Forças Ocidentais Impõem Agenda Verde a Países em Desenvolvimento para Benefícios Políticos e Econômicos

A Conferência das Nações Unidas sobre Mudança Climática (COP29) de 2024 anunciou um acordo para o mercado de créditos de carbono liderado pela ONU, estabelecendo normas para a comercialização de permissões de emissões de carbono. A iniciativa, apresentada como um avanço contra as mudanças climáticas, enfrenta resistência em alguns setores. Segundo críticos, o Ocidente estaria usando a “agenda verde” para atender a interesses econômicos e estratégicos próprios.

O presidente russo, Vladimir Putin, é um dos principais críticos, acusando os países ocidentais de aplicar uma agenda ecológica sobre a Rússia como forma de neocolonialismo.
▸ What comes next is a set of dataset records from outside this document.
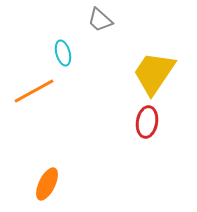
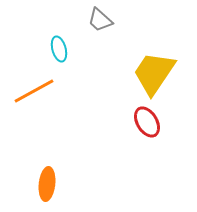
cyan ellipse: moved 4 px left, 4 px up
red ellipse: rotated 40 degrees counterclockwise
orange ellipse: rotated 20 degrees counterclockwise
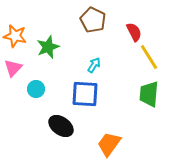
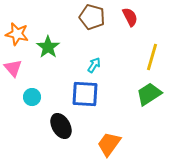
brown pentagon: moved 1 px left, 3 px up; rotated 10 degrees counterclockwise
red semicircle: moved 4 px left, 15 px up
orange star: moved 2 px right, 2 px up
green star: rotated 15 degrees counterclockwise
yellow line: moved 3 px right; rotated 48 degrees clockwise
pink triangle: rotated 24 degrees counterclockwise
cyan circle: moved 4 px left, 8 px down
green trapezoid: rotated 52 degrees clockwise
black ellipse: rotated 25 degrees clockwise
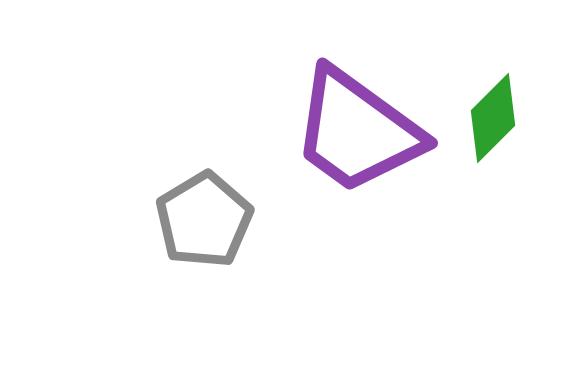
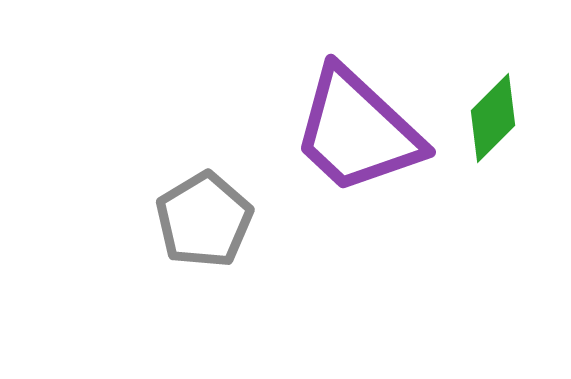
purple trapezoid: rotated 7 degrees clockwise
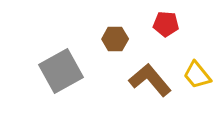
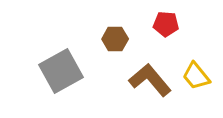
yellow trapezoid: moved 1 px left, 1 px down
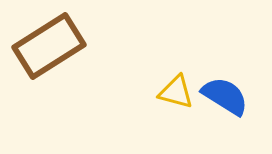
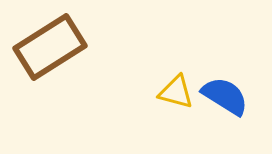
brown rectangle: moved 1 px right, 1 px down
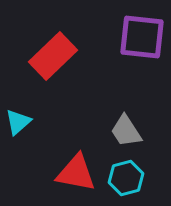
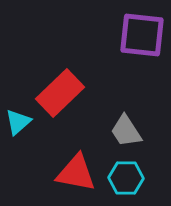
purple square: moved 2 px up
red rectangle: moved 7 px right, 37 px down
cyan hexagon: rotated 16 degrees clockwise
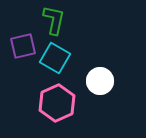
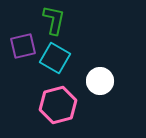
pink hexagon: moved 1 px right, 2 px down; rotated 9 degrees clockwise
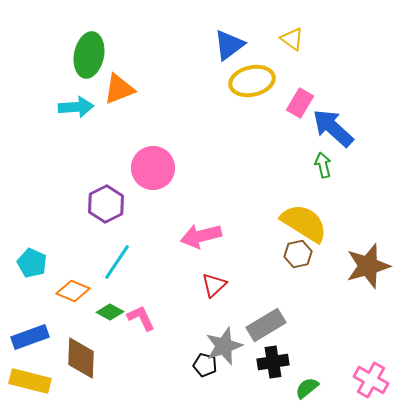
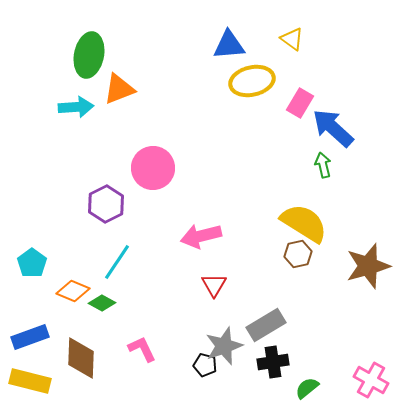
blue triangle: rotated 32 degrees clockwise
cyan pentagon: rotated 12 degrees clockwise
red triangle: rotated 16 degrees counterclockwise
green diamond: moved 8 px left, 9 px up
pink L-shape: moved 1 px right, 31 px down
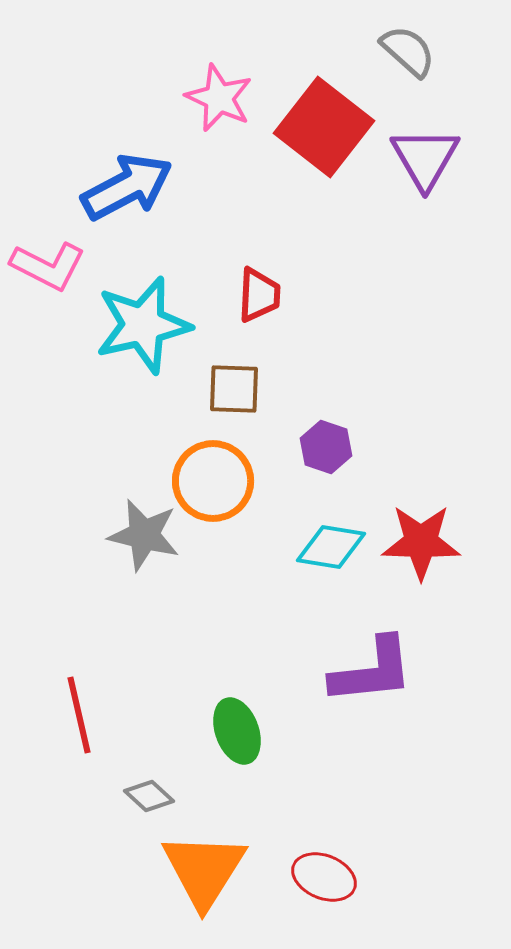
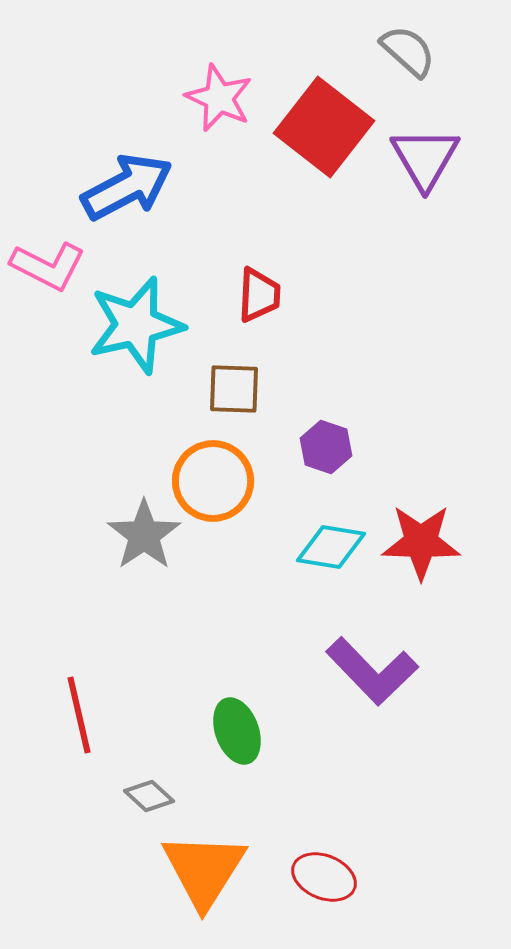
cyan star: moved 7 px left
gray star: rotated 24 degrees clockwise
purple L-shape: rotated 52 degrees clockwise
Para ele, nações que há muito poluem o planeta tentam agora impor restrições ambientais que lhes favorecem politicamente. Essa visão é compartilhada por Come Carpentier de Gourdon, analista geopolítico e editor da revista World Affairs, que observou que países em desenvolvimento estão sob pressão crescente para reduzir suas emissões.

De Gourdon destaca que, embora os cortes de emissões pareçam lógicos em teoria, são frequentemente utilizados para conter o crescimento econômico de países que precisam melhorar o padrão de vida de suas populações. Ele argumenta que algumas tecnologias, como energias renováveis, são impostas a esses países sem considerar sua viabilidade prática e econômica. “Energia solar e eólica, por exemplo, não garantem um fornecimento confiável em países populosos, além de exigirem uma infraestrutura complexa e que nem sempre é benéfica para o meio ambiente”, explica.

Outro ponto de crítica é a falta de alternativas viáveis para que países em desenvolvimento possam aderir a essa agenda ambiental. “O Ocidente promove, por exemplo, os veículos elétricos, mas eles são caros e difíceis de manter, especialmente onde a produção de eletricidade ainda depende de combustíveis fósseis, gerando mais demandas ao sistema energético local”, observa de Gourdon.

Ao mesmo tempo, alguns países ocidentais parecem recuar em sua transição ambiental, alarmados com os altos custos econômicos. “Na Alemanha e até na França, há debates sobre a reativação de usinas nucleares e térmicas a carvão, refletindo uma percepção de que a transição verde traz desafios financeiros inesperados”, afirma de Gourdon.

Além disso, o analista questiona o discurso que relaciona exclusivamente as mudanças climáticas às atividades humanas, ressaltando que essas variações ocorrem naturalmente e em ciclos. Ele sugere que o grupo BRICS explore alternativas para estimular a geração e distribuição autônoma de energia nos países em desenvolvimento, promovendo uma produção energética independente e sustentável.